1. Introduction

Over the last decade there has been an ongoing trend in the exploration of spectral interferometry (SI) for displacement and surface topography measurement, primarily because it dispenses with the need for mechanical scanning in conventional optical apparatus; a key advantage in measurement applications were measurement speed and robustness is a priority.

While there are several measurement techniques that fall into the category of SI, this paper considers advancements in what we term dispersed reference interferometry (DRI) which relies on the application of chromatic dispersion to the reference field in order to effect a wavelength dependent optical path. In DRI wide spectral interferograms are generated that feature a stationary phase point which occurs at an equalization wavelength, at which the interferometer optical path difference (OPD) is zero.

Analysis of the spectral interferograms generated allows determination of the optical path difference in absolute terms, with previously reported works across a variety of implementations demonstrating sub-micron resolutions [1, 2]. In addition to the measurement of displacement, DRI has been applied to the characterization of dispersion in fiber [3–5], transparent sample thickness measurement [6], thin film thickness measurement [7], chirped mirror characterization [8], and dispersion measurement of transparent samples [9]. This paper reports on the application of new signal processing, in the form of template matching, to increase the axial (height) measurement resolution of a previously reported DRI apparatus for measuring displacements and surface topography [10].
# # # # #
■ **Your objective**
Duplicate the part of the interferometry introduction starting with "Over the last" and going on through "(OPD) is zero.".

■ **Information shown**
# # # # #
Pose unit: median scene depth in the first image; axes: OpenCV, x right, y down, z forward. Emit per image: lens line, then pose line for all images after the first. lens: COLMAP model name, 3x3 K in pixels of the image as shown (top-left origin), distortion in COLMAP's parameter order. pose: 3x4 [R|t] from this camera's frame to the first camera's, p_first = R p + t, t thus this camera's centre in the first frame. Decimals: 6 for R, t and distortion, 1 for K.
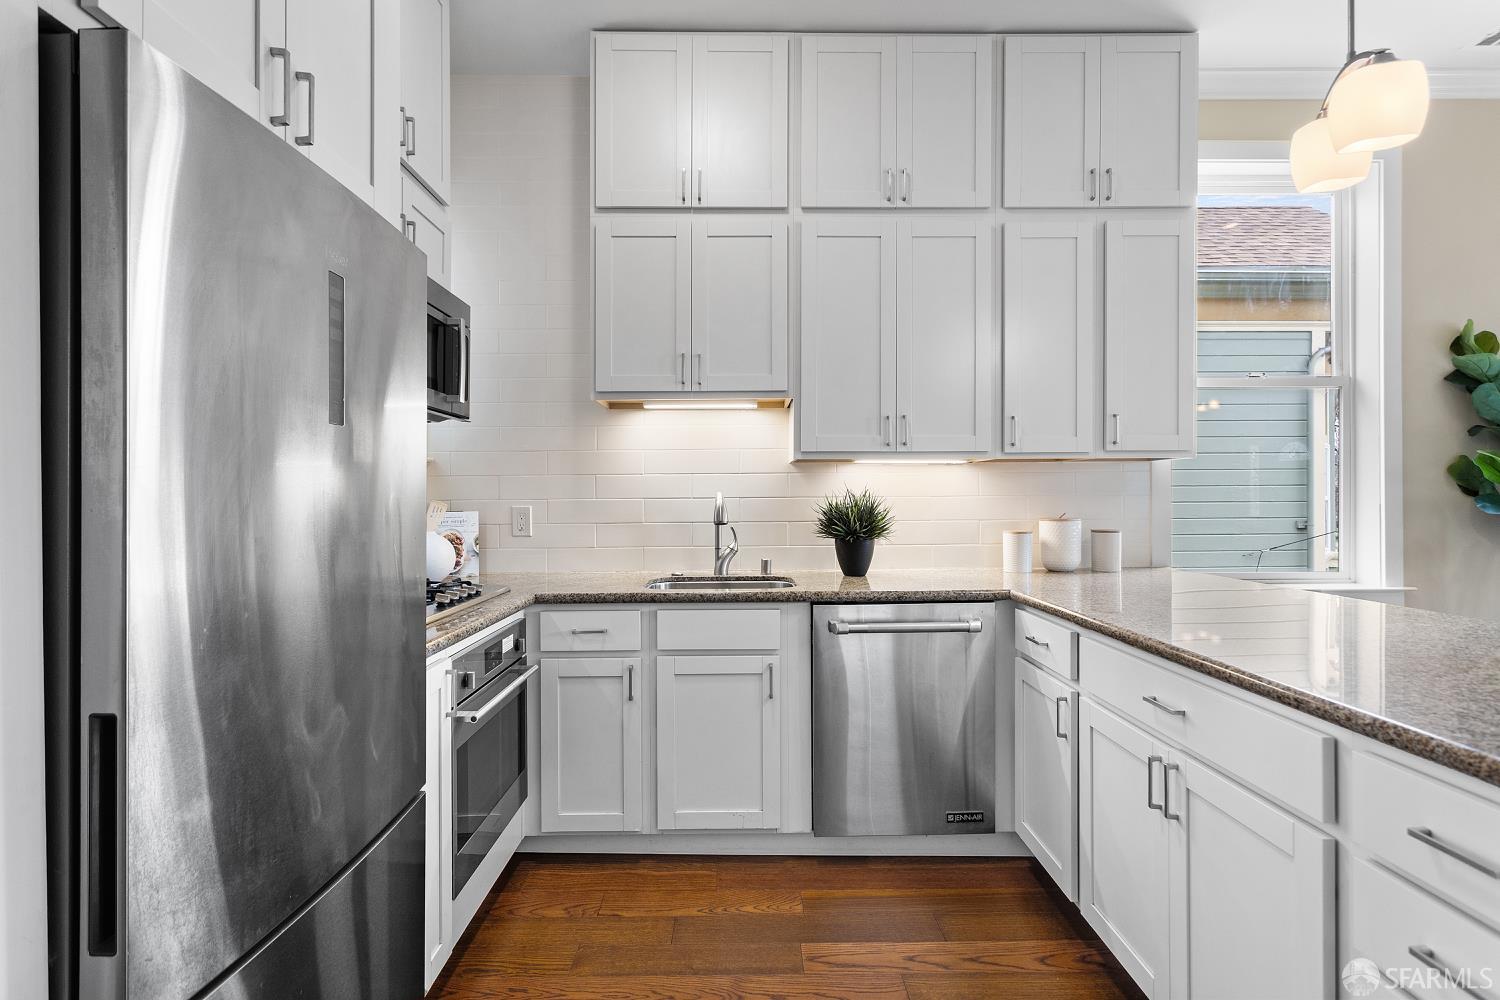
lens RADIAL K [[715.9, 0, 743.6], [0, 715.9, 499.9], [0, 0, 1]] dist [-0.000865, 0.002135]
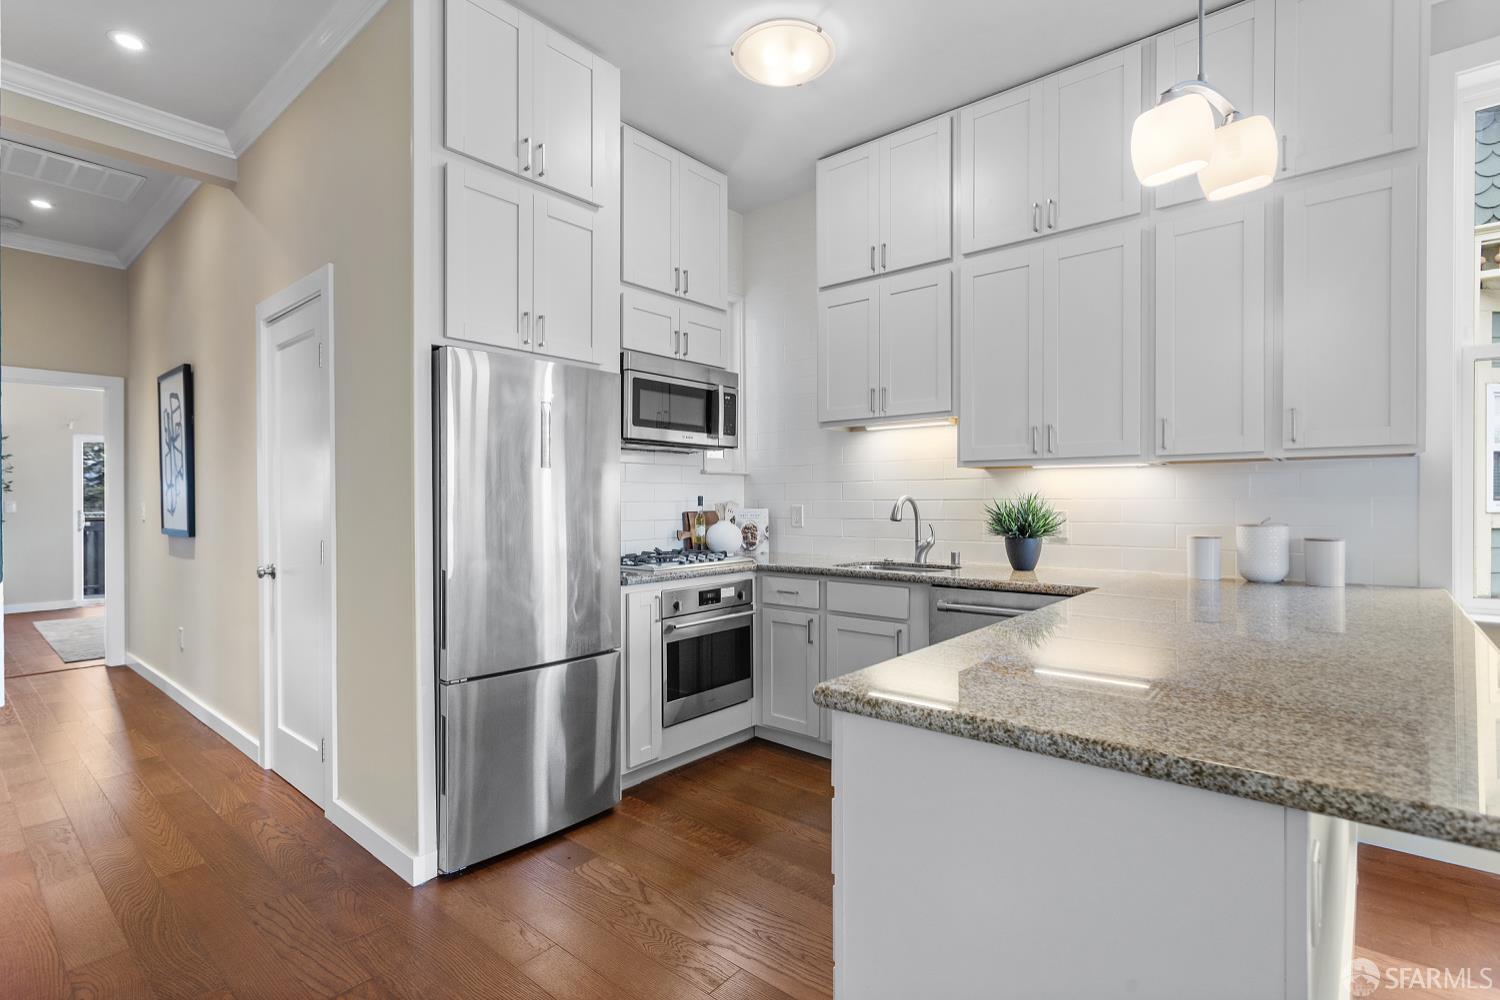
lens RADIAL K [[715.9, 0, 748.5], [0, 715.9, 505.0], [0, 0, 1]] dist [-0.000865, 0.002135]
pose [[0.750834, 0.008626, -0.660434, 0.600678], [-0.003185, 0.999950, 0.009439, -0.005112], [0.660483, -0.004983, 0.750825, -0.122926]]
# # # # #
■ **Problem solution**
Over the last decade there has been an ongoing trend in the exploration of spectral interferometry (SI) for displacement and surface topography measurement, primarily because it dispenses with the need for mechanical scanning in conventional optical apparatus; a key advantage in measurement applications were measurement speed and robustness is a priority.

While there are several measurement techniques that fall into the category of SI, this paper considers advancements in what we term dispersed reference interferometry (DRI) which relies on the application of chromatic dispersion to the reference field in order to effect a wavelength dependent optical path. In DRI wide spectral interferograms are generated that feature a stationary phase point which occurs at an equalization wavelength, at which the interferometer optical path difference (OPD) is zero.